* **WHAT YOU WILL DO**:
1. In the air pollution text, how much less air pollution are white Americans exposed to than their own consumption causes?
2. Rewrite part of the air pollution text, starting at the words "Black and Hispanic Americans are exposed" and ending after "a new study.", with "Hispanic" swapped for "Latino".
3. Say whether each statement agrees with the air pollution text, answering yes or no and quoting the deciding words: (a) The study is the first to examine racial differences in who causes pollution and who is most harmed by it. (b) Hispanic Americans are exposed to 56 percent more air pollution than their consumption causes. (c) White Americans are exposed to more air pollution than their consumption causes.

* **TEXT BLOCK**:
+--

Black and Hispanic Americans are exposed to 56 percent and 63 percent, respectively, more air pollution than what their consumption causes.
Black and Hispanic Americans are disproportionately exposed to fine particle air pollution from goods and services consumed mostly by white people, according to a new study.
While much research exists on minorities' disproportionate exposure to pollution, often referred to as environmental injustice or environmental racism, the study is the first to examine the racial differences in who causes pollution and who is most harmed by it.
The researchers looked at the goods and services consumed by different racial groups, estimated the resulting fine particulate matter pollution or PM2.5 (which refers to harmful air particles that are 2.5 to 10 micrometers in diameter), and then modeled how much PM2.5 each racial group is exposed to.
They found white Americans are exposed to 17 percent less air pollution than what is caused by what they consume.

+--

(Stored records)
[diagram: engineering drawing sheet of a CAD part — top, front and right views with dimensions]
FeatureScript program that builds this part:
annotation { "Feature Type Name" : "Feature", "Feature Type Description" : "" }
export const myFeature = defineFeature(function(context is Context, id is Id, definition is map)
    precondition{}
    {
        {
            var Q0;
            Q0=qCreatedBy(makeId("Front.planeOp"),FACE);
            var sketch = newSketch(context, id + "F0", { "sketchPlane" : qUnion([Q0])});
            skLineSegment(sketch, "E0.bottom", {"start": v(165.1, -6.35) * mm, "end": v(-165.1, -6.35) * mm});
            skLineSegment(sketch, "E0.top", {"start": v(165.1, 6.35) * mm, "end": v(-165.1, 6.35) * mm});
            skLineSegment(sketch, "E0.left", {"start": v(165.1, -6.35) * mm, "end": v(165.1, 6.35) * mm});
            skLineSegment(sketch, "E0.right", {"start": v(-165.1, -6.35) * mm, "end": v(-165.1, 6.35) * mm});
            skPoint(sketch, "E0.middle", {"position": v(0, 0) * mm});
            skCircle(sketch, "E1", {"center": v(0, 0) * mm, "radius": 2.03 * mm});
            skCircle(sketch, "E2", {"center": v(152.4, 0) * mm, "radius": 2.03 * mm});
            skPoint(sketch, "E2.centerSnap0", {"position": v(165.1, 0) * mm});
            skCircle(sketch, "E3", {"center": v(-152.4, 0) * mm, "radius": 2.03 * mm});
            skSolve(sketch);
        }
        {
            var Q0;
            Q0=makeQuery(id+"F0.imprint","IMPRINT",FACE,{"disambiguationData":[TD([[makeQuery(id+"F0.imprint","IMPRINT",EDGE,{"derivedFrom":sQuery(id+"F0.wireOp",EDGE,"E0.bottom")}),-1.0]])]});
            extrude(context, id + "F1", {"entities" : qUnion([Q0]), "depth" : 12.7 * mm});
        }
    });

+--

* **RESPONSES IN ORDER**:
1. 17 percent less.

2.
Black and Latino Americans are exposed to 56 percent and 63 percent, respectively, more air pollution than what their consumption causes.
Black and Latino Americans are disproportionately exposed to fine particle air pollution from goods and services consumed mostly by white people, according to a new study.

3.
(a) Yes: "the study is the first to examine the racial differences in who causes pollution and who is most harmed by it."
(b) No: "Black and Hispanic Americans are exposed to 56 percent and 63 percent, respectively, more air pollution than what their consumption causes."
(c) No: "They found white Americans are exposed to 17 percent less air pollution than what is caused by what they consume."